Meulaboh, NAD - Majelis Adat Aceh (MAA) prihatin karena nilai kebudayaan setempat mulai terkikis sedikit demi sedikit dan terpengaruh oleh kebudayaan luar. Pengaruh ini terlihat dalam tatacara perkawinan akhir-akhir ini.
Padahal, dalam setiap event perlombaan, seperti Pekan Kebudayaan Aceh (PKA) III, V, dan VI, daerah yang dijuluki Bumi Teuku Umar itu selalu membawa pulang prestasi gemilang sebagai juara pertama.
Demikian dikatakan Ketua MAA Aceh Barat, H Umar Ali Mufti, Kamis (22/10) dalam sosialisasi dan simulasi pelaksanaan adat perkawinan tradisi Aceh Barat di Aula Pendopo Lama, Suak Indrapuri, Kecamatan Johan Pahlawan.
Hadir sebanyak 75 peserta, terdiri atas perwakilan 12 kecamatan dan sejumlah pelaku tata rias pengantin di Aceh Barat selaku ujung tombak pelaku adat-istiadat perkawinan di daerah itu.
Umar Mufti Ali mengatakan, selama ini, tatacara perkawinan di Aceh Barat telah terpengaruh oleh adat luar daerah, seperti adat Melayu. Dia mengaku sangat prihatin melihat kondisi yang mengikis tradisi leluhur tersebut.
Padahal, dalam tradisi adat perkawinan Aceh Barat, banyak proses unik yang tidak ada dalam adat perkawinan daerah lain, seperti mano pucok (penyampaian syair nasehat kepada mempelai), khatam Quran yang biasa dilaksanakan sebelum mempelai mengukir inai.
“Kalau pakaian adat asli mempelai Aceh Barat itu ringan, tidak berat. Kalau daerah lain berat, bahkan ada yang pingsan,” ujarnya.

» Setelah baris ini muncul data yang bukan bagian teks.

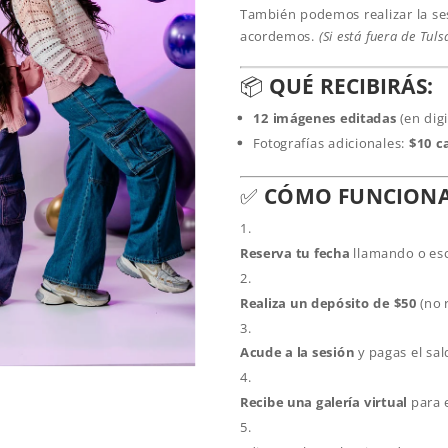
También podemos realizar la s
acordemos.
(Si está fuera de Tuls
📦
QUÉ RECIBIRÁS:
12 imágenes editadas
(en dig
Fotografías adicionales:
$10 c
✅
CÓMO FUNCIONA
Reserva tu fecha
llamando o esc
Realiza un depósito de $50
(no 
Acude a la sesión
y pagas el sa
Recibe una galería virtual
para e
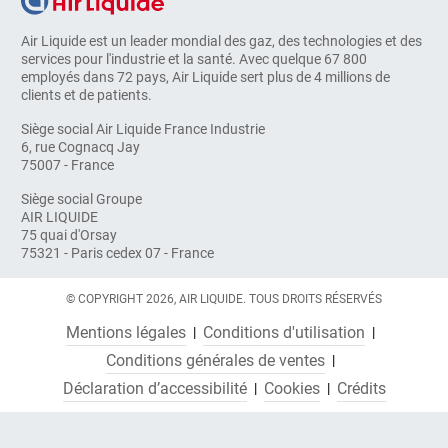
Air Liquide est un leader mondial des gaz, des technologies et des
services pour l'industrie et la santé. Avec quelque 67 800
employés dans 72 pays, Air Liquide sert plus de 4 millions de
clients et de patients.
Siège social Air Liquide France Industrie
6, rue Cognacq Jay
75007 - France
Siège social Groupe
AIR LIQUIDE
75 quai d'Orsay
75321 - Paris cedex 07 - France
© COPYRIGHT 2026, AIR LIQUIDE. TOUS DROITS RÉSERVÉS
Mentions légales
Conditions d'utilisation
Conditions générales de ventes
Déclaration d’accessibilité
Cookies
Crédits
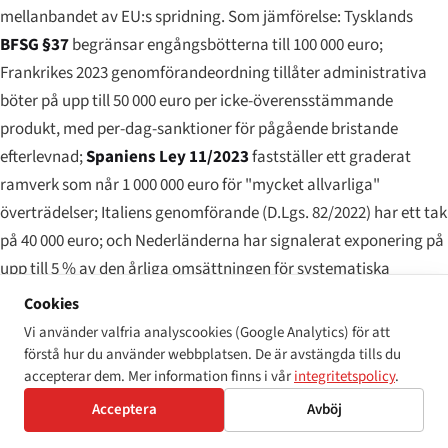
mellanbandet av EU:s spridning. Som jämförelse: Tysklands
BFSG §37
begränsar engångsbötterna till 100 000 euro;
Frankrikes 2023 genomförandeordning tillåter administrativa
böter på upp till 50 000 euro per icke-överensstämmande
produkt, med per-dag-sanktioner för pågående bristande
efterlevnad;
Spaniens Ley 11/2023
fastställer ett graderat
ramverk som når 1 000 000 euro för "mycket allvarliga"
överträdelser; Italiens genomförande (D.Lgs. 82/2022) har ett tak
på 40 000 euro; och Nederländerna har signalerat exponering på
upp till 5 % av den årliga omsättningen för systematiska
överträdelser. De grekiska siffrorna befinner sig i EU-mitten — en
Cookies
återspegling av den kalibrerade prisnivån i Grekland och
Vi använder valfria analyscookies (Google Analytics) för att
tillsynsmyndigheternas uttalade preferens för korrigeringsorder
förstå hur du använder webbplatsen. De är avstängda tills du
accepterar dem. Mer information finns i vår
integritetspolicy
.
framför höga engångsböter i den första tillsynscykeln.
Acceptera
Avböj
Lager 2 — civila diskrimineringsskadestånd (obegränsade)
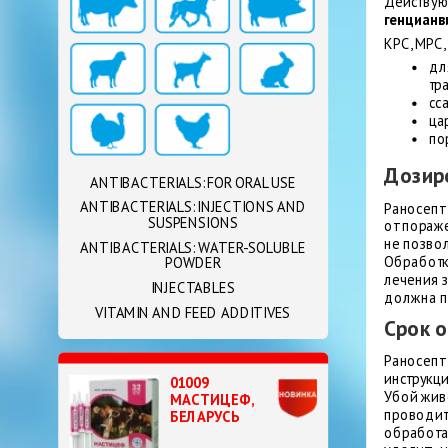
Действую
генцианв
КРС, МРС,
дл
тр
сс
ца
по
Дозир
ANTIBACTERIALS: FOR ORAL USE
ANTIBACTERIALS: INJECTIONS AND
Раносепт 
SUSPENSIONS
от пораже
не позво
ANTIBACTERIALS: WATER-SOLUBLE
Обработк
POWDER
лечения з
INJECTABLES
должна п
VITAMIN AND FEED ADDITIVES
Срок 
Раносепт
инструкц
01009
Убой жив
МАСТИЦЕФ,
проводит
БЕЛАРУСЬ
обработа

Dalam sosialisasi itu langsung dilakukan praktik berupa simulasi tatacara perkawinan sesuai tradisi masyarakat Aceh Barat, mulai dari meminang, sampai mencari kepastian, syarat-syarat, mengantar pengantin hingga duduk di pelaminan. “Demikian juga peunuwo (perlengkapan pengantin) sampai tatacara menyambut pengantin,” ungkapnya.